◆ **Text provided**
--
6000 Pages 2011, Wild Abandon – Joe Dunthorne (pages 9216-9519)

With less than two weeks of 2011 left I’m uncomfortably aware that I’m behind on reviews. Which isn’t a problem in some ways (more time to read) but it will delay when I can set out the conditions for the 2012 challenge etc. Anyhow…

I chose Wild Abandon to read by a slightly circuitous route. I’d enjoyed the film Submarine which was from Joe Dunthorne’s earlier novel. Rather than read it – though I was tempted – I thought it might be more fun to read something where I didn’t know the story.

Wild Abandon is the story of a commune and the family that forms the core of it. Both the commune and the family seem to be falling apart. Don and Freya’s marriage is showing signs of strain whilst their daughter Kate just wants to be normal and pass her exams. Albert, the son is pretty well adjusted – apart from his conviction that the world is going to end.
--
[Entries taken from a collection]
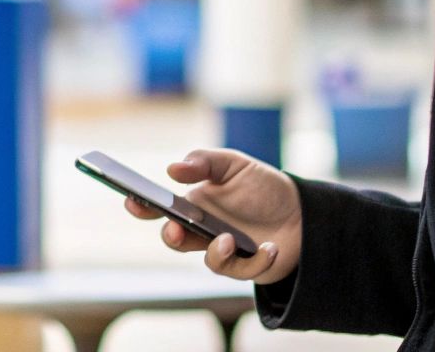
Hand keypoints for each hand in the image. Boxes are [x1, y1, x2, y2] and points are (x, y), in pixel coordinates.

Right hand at [122, 148, 301, 283]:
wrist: (302, 213)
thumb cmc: (263, 186)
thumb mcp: (235, 165)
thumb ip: (204, 162)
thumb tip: (173, 169)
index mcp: (194, 203)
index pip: (160, 207)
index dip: (141, 206)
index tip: (132, 200)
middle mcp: (203, 229)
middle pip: (174, 238)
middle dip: (170, 236)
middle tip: (175, 230)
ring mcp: (222, 250)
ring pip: (207, 260)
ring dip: (216, 252)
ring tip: (231, 239)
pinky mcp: (244, 268)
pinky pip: (240, 271)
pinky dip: (255, 260)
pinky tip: (270, 248)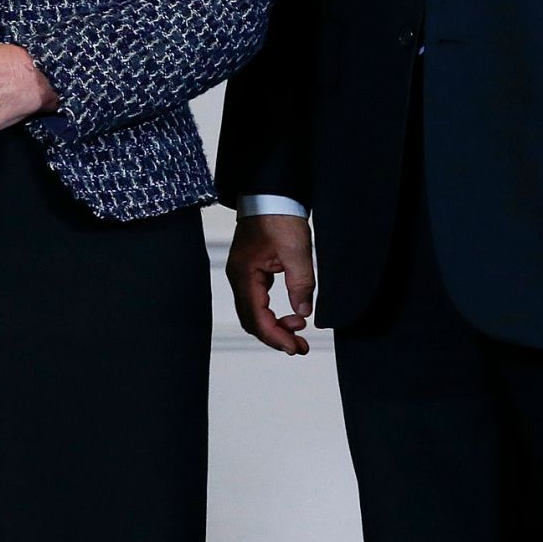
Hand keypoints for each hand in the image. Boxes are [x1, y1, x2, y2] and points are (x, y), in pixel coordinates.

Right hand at [226, 214, 314, 354]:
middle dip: (275, 336)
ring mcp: (243, 274)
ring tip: (299, 330)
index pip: (257, 317)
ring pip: (254, 312)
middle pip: (251, 320)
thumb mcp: (296, 251)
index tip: (296, 347)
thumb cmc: (279, 216)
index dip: (276, 337)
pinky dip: (272, 313)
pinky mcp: (251, 271)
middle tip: (301, 346)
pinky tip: (291, 314)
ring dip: (274, 326)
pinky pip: (257, 301)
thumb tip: (304, 313)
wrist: (272, 193)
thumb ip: (301, 284)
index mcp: (245, 274)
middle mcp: (238, 277)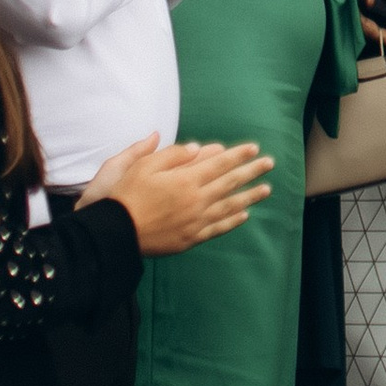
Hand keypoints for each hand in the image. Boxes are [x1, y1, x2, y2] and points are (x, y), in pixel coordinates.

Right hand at [81, 136, 270, 253]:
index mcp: (185, 179)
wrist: (115, 232)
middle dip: (251, 171)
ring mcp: (195, 221)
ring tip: (266, 189)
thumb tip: (196, 147)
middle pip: (230, 183)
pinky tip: (244, 215)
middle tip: (269, 164)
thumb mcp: (143, 165)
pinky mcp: (190, 238)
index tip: (254, 149)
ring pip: (229, 206)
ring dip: (250, 196)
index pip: (219, 164)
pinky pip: (217, 228)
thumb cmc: (126, 195)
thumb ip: (171, 154)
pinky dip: (233, 221)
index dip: (238, 155)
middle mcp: (195, 200)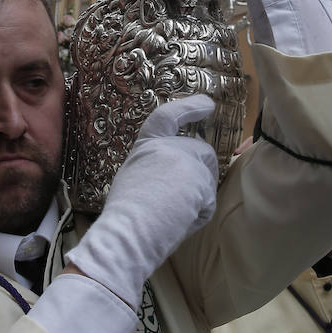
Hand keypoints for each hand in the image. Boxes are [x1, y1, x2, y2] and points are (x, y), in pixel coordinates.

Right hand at [65, 95, 217, 308]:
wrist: (128, 229)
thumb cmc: (124, 213)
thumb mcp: (134, 176)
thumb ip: (155, 167)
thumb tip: (176, 179)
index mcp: (146, 144)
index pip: (168, 116)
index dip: (189, 107)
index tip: (207, 103)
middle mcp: (167, 145)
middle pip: (200, 151)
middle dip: (201, 173)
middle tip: (184, 200)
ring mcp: (185, 159)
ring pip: (207, 177)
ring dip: (198, 196)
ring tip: (173, 213)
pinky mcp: (200, 178)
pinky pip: (207, 202)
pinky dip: (198, 216)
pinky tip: (179, 221)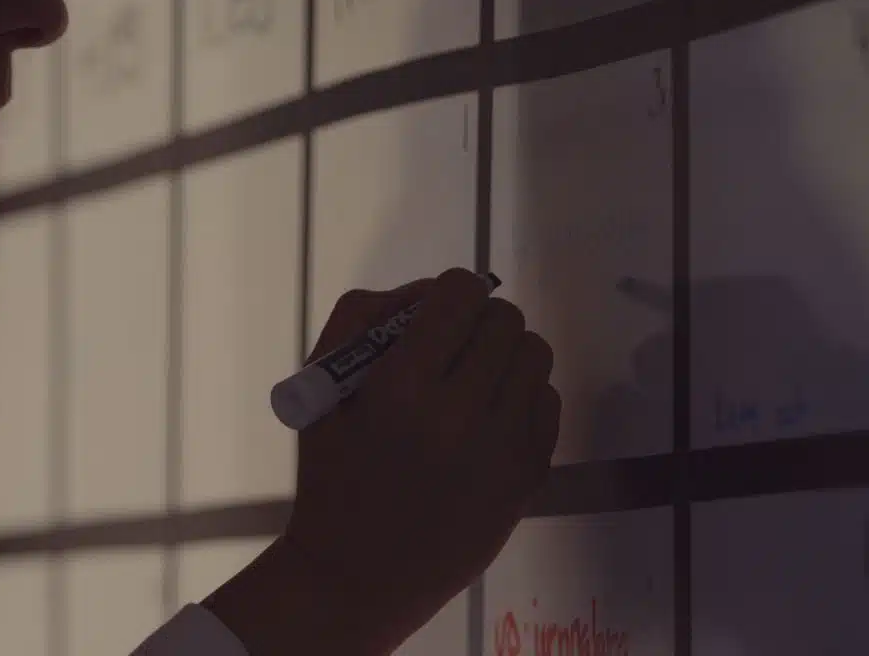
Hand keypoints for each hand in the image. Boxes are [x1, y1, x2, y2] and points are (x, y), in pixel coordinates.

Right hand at [205, 268, 559, 655]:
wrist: (360, 576)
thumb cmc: (333, 476)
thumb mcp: (320, 389)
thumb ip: (362, 319)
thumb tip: (427, 293)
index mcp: (401, 388)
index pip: (460, 293)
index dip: (448, 292)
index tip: (433, 315)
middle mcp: (460, 414)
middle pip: (504, 319)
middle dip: (477, 320)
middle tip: (452, 348)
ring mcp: (504, 448)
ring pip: (535, 354)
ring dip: (505, 353)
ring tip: (474, 379)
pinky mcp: (529, 476)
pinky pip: (548, 400)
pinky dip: (522, 395)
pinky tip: (489, 417)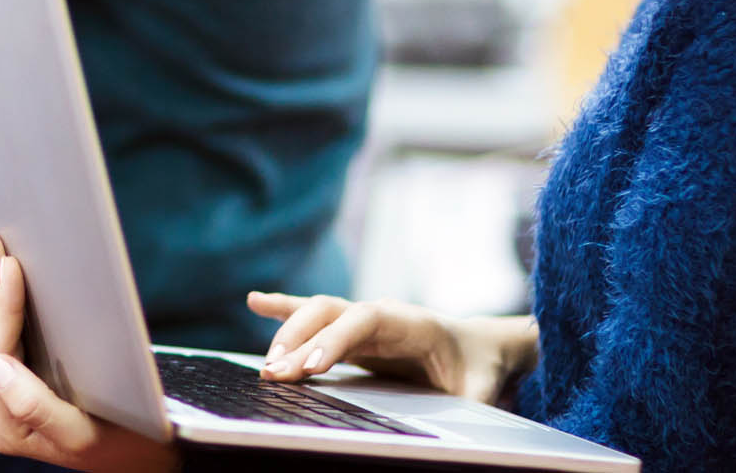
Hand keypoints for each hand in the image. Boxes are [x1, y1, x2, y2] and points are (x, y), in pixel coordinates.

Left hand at [0, 233, 177, 472]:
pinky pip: (2, 342)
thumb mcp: (83, 433)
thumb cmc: (126, 446)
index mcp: (9, 426)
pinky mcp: (22, 389)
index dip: (2, 306)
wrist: (147, 463)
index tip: (11, 265)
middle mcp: (1, 416)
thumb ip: (35, 406)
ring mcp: (8, 403)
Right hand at [247, 292, 533, 405]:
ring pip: (316, 314)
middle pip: (331, 312)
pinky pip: (312, 314)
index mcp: (413, 322)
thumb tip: (467, 434)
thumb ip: (470, 404)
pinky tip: (255, 301)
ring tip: (266, 366)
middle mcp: (381, 314)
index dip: (336, 339)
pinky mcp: (350, 332)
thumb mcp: (480, 390)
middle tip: (275, 374)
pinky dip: (283, 308)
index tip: (311, 367)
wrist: (478, 346)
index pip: (367, 319)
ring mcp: (363, 320)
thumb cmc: (478, 369)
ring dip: (288, 334)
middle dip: (300, 340)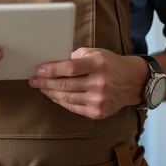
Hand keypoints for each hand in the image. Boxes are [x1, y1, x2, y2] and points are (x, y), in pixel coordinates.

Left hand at [28, 48, 146, 118]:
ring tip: (41, 88)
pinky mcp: (98, 112)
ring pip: (67, 98)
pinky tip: (54, 96)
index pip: (69, 68)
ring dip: (51, 93)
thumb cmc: (111, 64)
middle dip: (46, 83)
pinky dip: (62, 101)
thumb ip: (76, 57)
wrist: (132, 81)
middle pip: (65, 85)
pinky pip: (74, 107)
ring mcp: (99, 100)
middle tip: (33, 80)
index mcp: (97, 64)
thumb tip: (56, 64)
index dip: (51, 70)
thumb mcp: (95, 52)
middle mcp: (99, 83)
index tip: (39, 70)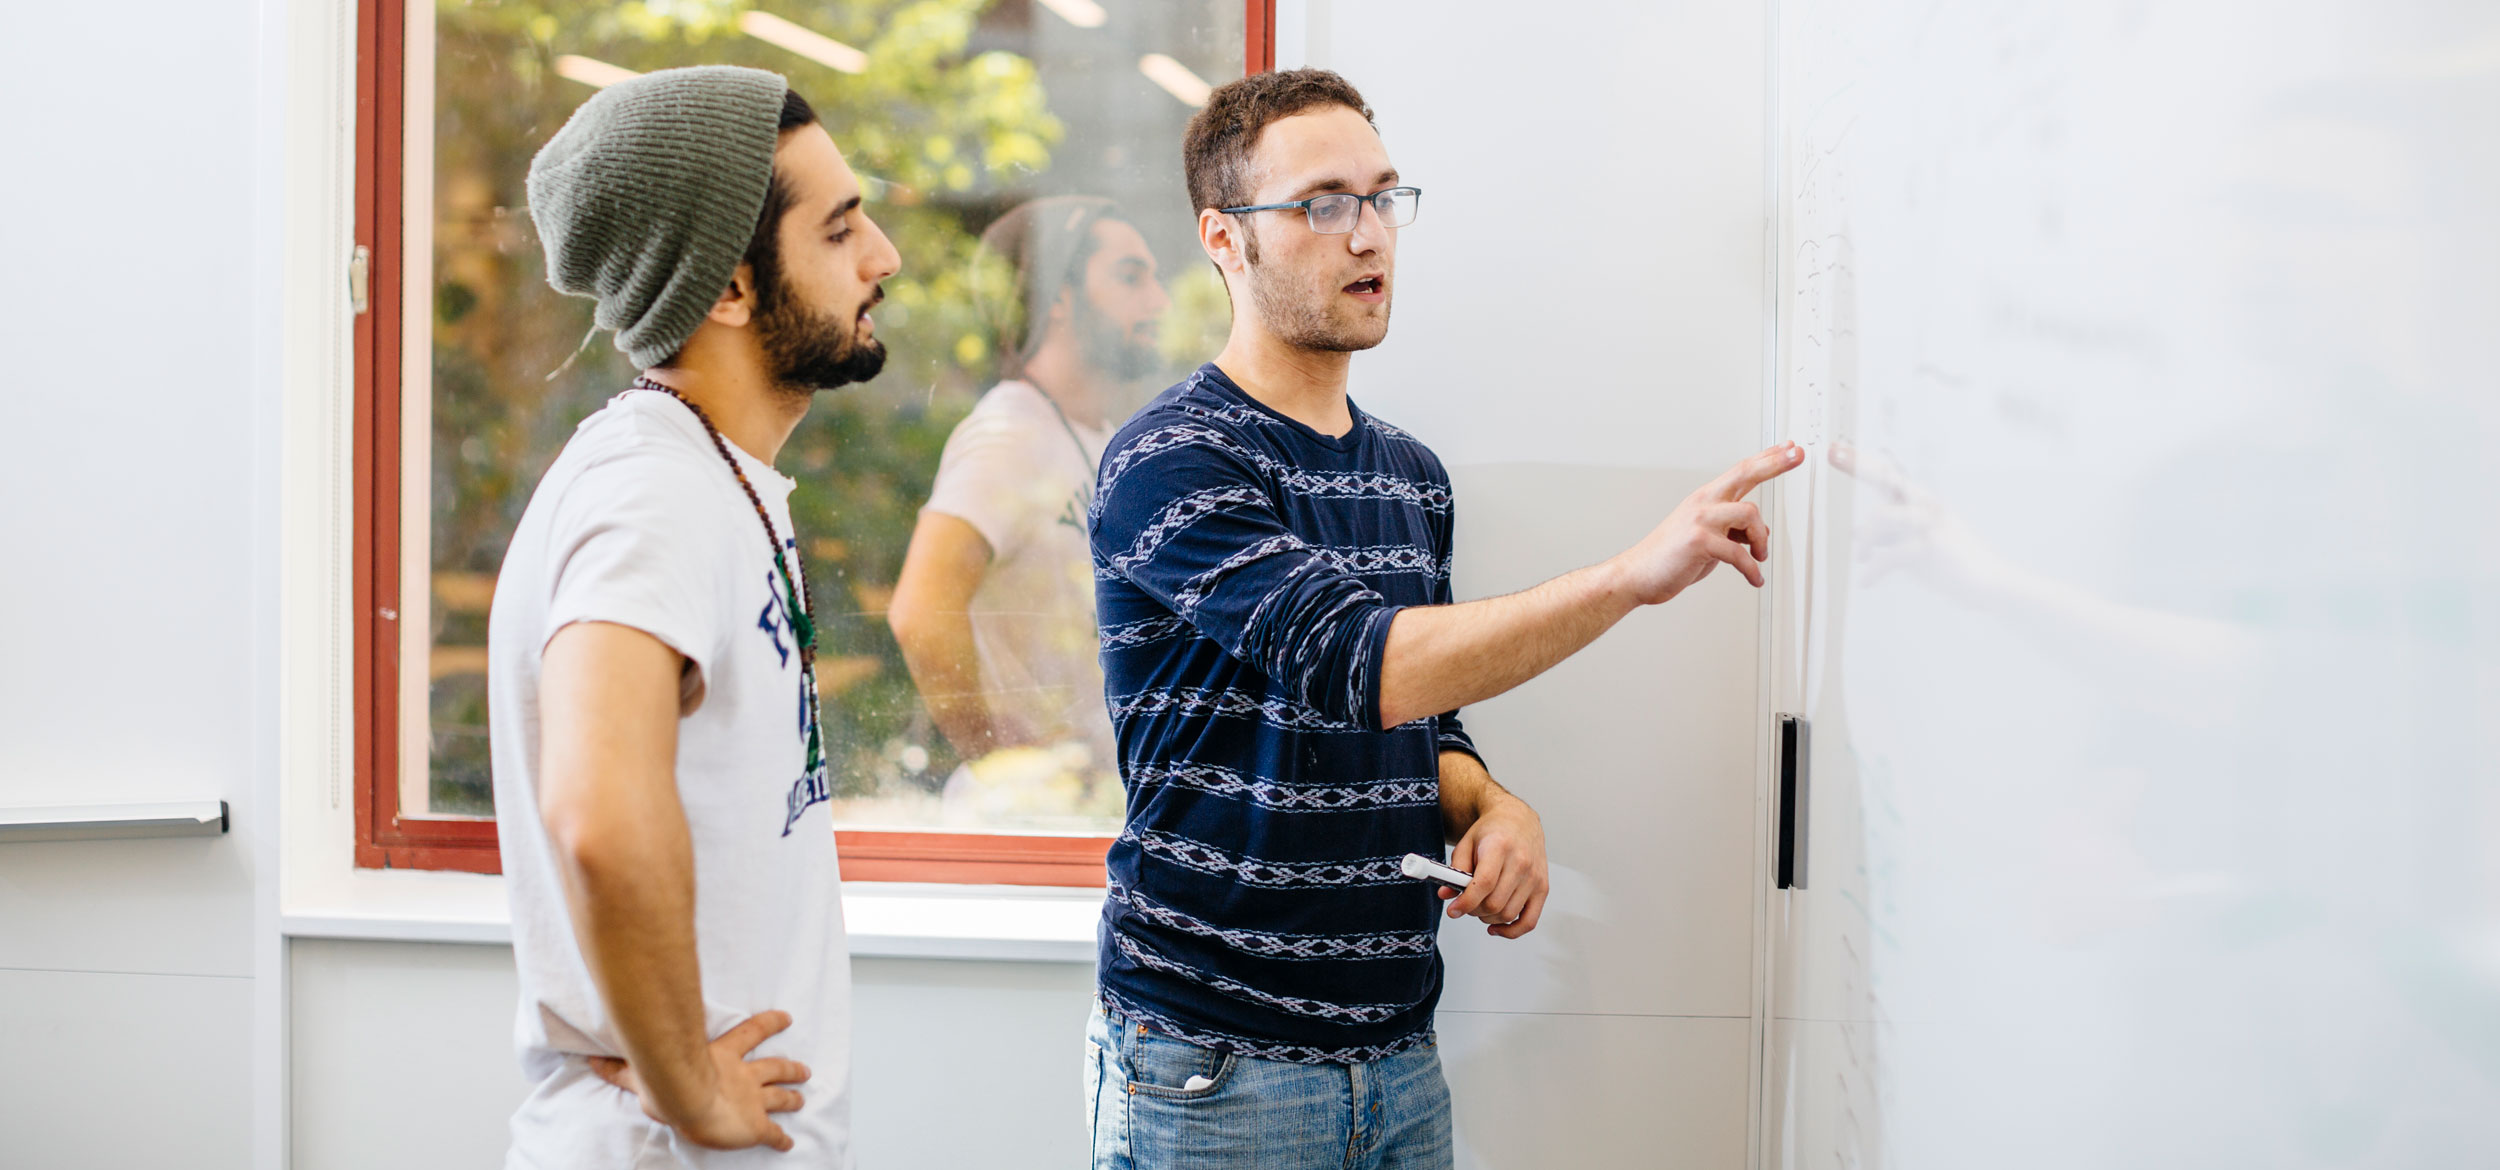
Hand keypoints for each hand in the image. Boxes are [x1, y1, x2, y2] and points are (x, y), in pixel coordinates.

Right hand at [590, 1010, 811, 1152]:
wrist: (691, 1101)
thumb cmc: (670, 1085)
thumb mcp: (644, 1073)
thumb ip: (620, 1069)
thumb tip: (592, 1061)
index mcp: (724, 1058)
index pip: (752, 1032)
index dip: (771, 1023)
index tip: (787, 1017)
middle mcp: (744, 1076)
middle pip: (774, 1067)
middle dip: (791, 1068)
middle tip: (805, 1070)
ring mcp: (753, 1100)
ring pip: (781, 1095)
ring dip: (793, 1096)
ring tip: (803, 1097)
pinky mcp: (756, 1126)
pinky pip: (773, 1134)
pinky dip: (782, 1140)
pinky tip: (788, 1144)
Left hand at [1441, 794, 1549, 939]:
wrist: (1518, 821)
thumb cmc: (1492, 832)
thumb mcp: (1466, 843)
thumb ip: (1454, 870)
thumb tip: (1446, 895)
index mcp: (1500, 847)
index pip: (1484, 883)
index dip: (1466, 902)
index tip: (1453, 910)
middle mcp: (1521, 862)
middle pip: (1495, 903)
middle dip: (1474, 910)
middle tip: (1466, 904)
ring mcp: (1534, 877)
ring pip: (1508, 914)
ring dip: (1488, 918)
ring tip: (1480, 907)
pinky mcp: (1543, 888)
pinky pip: (1529, 921)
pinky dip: (1512, 931)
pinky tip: (1496, 927)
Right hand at [1612, 442, 1801, 603]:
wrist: (1638, 574)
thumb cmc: (1671, 557)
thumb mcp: (1707, 538)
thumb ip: (1733, 530)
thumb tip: (1760, 533)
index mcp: (1706, 499)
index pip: (1741, 471)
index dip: (1767, 458)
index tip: (1788, 448)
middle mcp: (1703, 503)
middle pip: (1745, 473)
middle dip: (1774, 463)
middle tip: (1797, 454)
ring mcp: (1700, 520)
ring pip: (1749, 514)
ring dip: (1762, 540)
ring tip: (1760, 557)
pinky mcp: (1699, 542)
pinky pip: (1739, 553)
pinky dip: (1751, 569)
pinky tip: (1754, 578)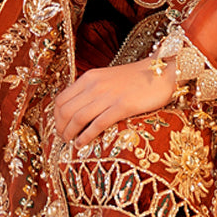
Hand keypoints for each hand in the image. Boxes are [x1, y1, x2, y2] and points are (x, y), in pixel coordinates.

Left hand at [54, 57, 177, 147]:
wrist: (160, 72)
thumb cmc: (135, 79)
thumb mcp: (107, 79)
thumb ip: (92, 90)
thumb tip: (78, 108)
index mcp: (89, 78)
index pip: (61, 99)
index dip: (56, 116)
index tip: (59, 126)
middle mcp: (94, 86)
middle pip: (65, 110)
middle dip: (60, 127)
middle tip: (63, 138)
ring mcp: (108, 96)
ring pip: (77, 118)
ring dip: (69, 134)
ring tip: (70, 142)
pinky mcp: (122, 107)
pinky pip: (97, 124)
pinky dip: (85, 136)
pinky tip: (82, 144)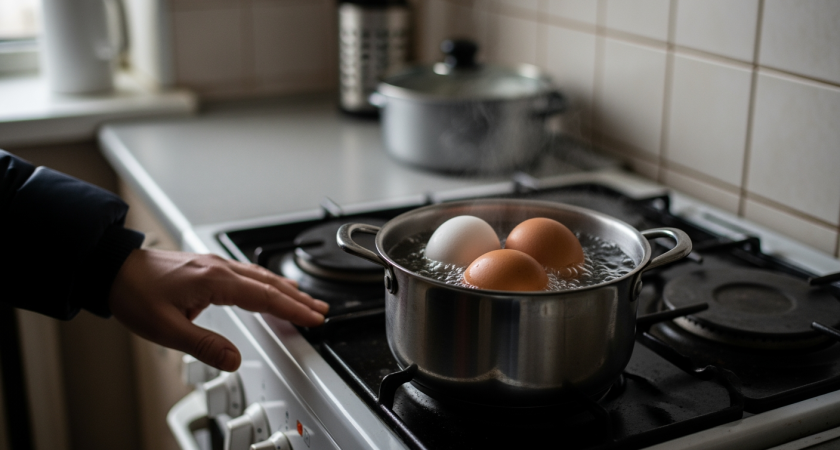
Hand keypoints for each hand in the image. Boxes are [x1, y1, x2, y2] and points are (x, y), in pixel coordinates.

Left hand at [108, 249, 328, 371]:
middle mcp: (218, 268)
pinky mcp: (206, 266)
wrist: (111, 269)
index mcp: (215, 280)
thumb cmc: (135, 294)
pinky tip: (268, 286)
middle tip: (320, 310)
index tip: (313, 318)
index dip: (293, 309)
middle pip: (269, 284)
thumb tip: (234, 359)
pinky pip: (247, 272)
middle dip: (298, 298)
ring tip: (304, 298)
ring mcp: (213, 264)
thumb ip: (204, 345)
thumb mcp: (167, 329)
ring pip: (260, 276)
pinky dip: (266, 282)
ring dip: (285, 288)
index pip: (265, 297)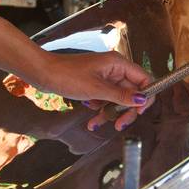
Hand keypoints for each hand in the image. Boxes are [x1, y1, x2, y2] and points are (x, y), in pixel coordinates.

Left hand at [31, 51, 154, 130]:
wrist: (43, 73)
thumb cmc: (67, 75)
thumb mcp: (97, 89)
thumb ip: (121, 96)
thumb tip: (143, 100)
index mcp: (118, 63)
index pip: (144, 79)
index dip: (145, 97)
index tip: (138, 112)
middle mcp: (115, 69)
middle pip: (132, 92)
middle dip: (125, 110)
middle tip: (119, 125)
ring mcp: (105, 77)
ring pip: (118, 99)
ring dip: (110, 113)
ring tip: (97, 123)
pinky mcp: (96, 84)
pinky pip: (106, 99)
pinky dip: (100, 109)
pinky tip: (91, 117)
--
Please put this sentence from the book review above into French: "Both the commune and the family seem to be falling apart."

◆ **Exercise response**
La communauté et la famille semblent toutes deux en train de se désagréger.